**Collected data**
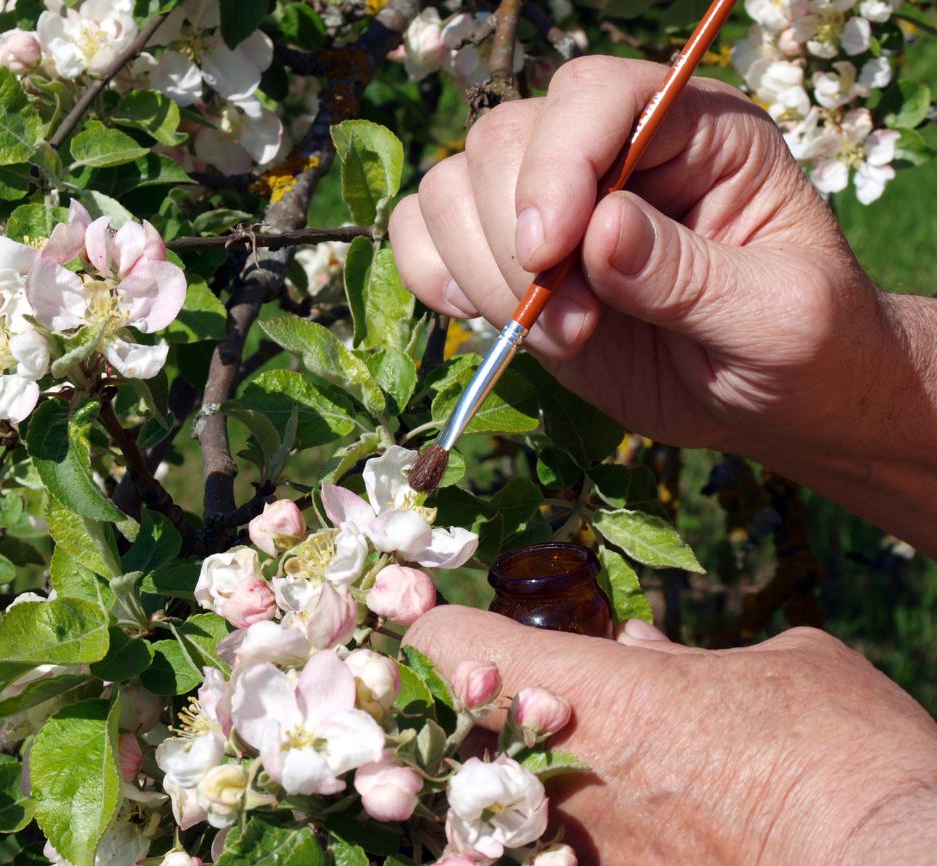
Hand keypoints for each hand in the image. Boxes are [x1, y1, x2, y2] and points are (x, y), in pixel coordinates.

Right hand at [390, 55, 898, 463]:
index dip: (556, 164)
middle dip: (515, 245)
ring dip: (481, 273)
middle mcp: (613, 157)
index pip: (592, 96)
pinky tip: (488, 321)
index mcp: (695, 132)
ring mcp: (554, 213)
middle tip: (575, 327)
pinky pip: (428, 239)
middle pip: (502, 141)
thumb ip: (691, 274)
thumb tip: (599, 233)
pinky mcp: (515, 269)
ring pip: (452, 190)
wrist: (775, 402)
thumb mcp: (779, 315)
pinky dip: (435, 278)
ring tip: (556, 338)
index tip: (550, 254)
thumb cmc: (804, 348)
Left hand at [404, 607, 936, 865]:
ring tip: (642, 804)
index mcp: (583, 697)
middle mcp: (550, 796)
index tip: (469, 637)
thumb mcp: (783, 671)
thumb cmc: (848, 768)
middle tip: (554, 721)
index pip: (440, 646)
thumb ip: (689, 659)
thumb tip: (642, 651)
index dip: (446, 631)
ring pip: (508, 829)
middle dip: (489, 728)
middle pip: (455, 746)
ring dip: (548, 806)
==
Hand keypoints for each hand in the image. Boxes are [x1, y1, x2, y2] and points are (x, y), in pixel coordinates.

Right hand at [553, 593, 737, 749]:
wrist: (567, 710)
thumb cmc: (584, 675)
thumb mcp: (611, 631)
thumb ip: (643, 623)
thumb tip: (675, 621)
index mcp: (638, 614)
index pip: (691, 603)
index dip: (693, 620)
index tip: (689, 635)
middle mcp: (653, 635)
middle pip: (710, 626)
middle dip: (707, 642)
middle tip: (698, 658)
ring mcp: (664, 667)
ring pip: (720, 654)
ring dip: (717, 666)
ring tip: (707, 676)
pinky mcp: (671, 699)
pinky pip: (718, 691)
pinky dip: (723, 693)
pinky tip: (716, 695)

**Exercise aim**
Beginning with the line that has "middle mcp: (613, 157)" and ending with the line that has "ring dip: (548, 806)", set down the lines above exactly and include no others.

**Written solution**
middle mcp: (613, 157)
index pip: (592, 96)
pinky tip: (488, 321)
index mcp: (695, 132)
ring mcp: (554, 213)
middle tip: (575, 327)
pinky pip: (428, 239)
middle pip: (502, 141)
thumb ip: (691, 274)
thumb tip: (599, 233)
pinky mcp: (515, 269)
ring pip: (452, 190)
wrist: (775, 402)
thumb mcp: (779, 315)
pinky dip: (435, 278)
ring tip: (556, 338)
index tip: (550, 254)
thumb cmc: (804, 348)
Left hand at [404, 607, 936, 865]:
ring tip: (642, 804)
index mcp: (583, 697)
middle mcp: (550, 796)
index tip: (469, 637)
thumb mcp: (783, 671)
thumb cmc: (848, 768)
middle tip: (554, 721)
index pip: (440, 646)
thumb ip: (689, 659)
thumb tip: (642, 651)
index dip: (446, 631)
ring pip: (508, 829)
middle dip: (489, 728)
middle pip: (455, 746)
ring dip: (548, 806)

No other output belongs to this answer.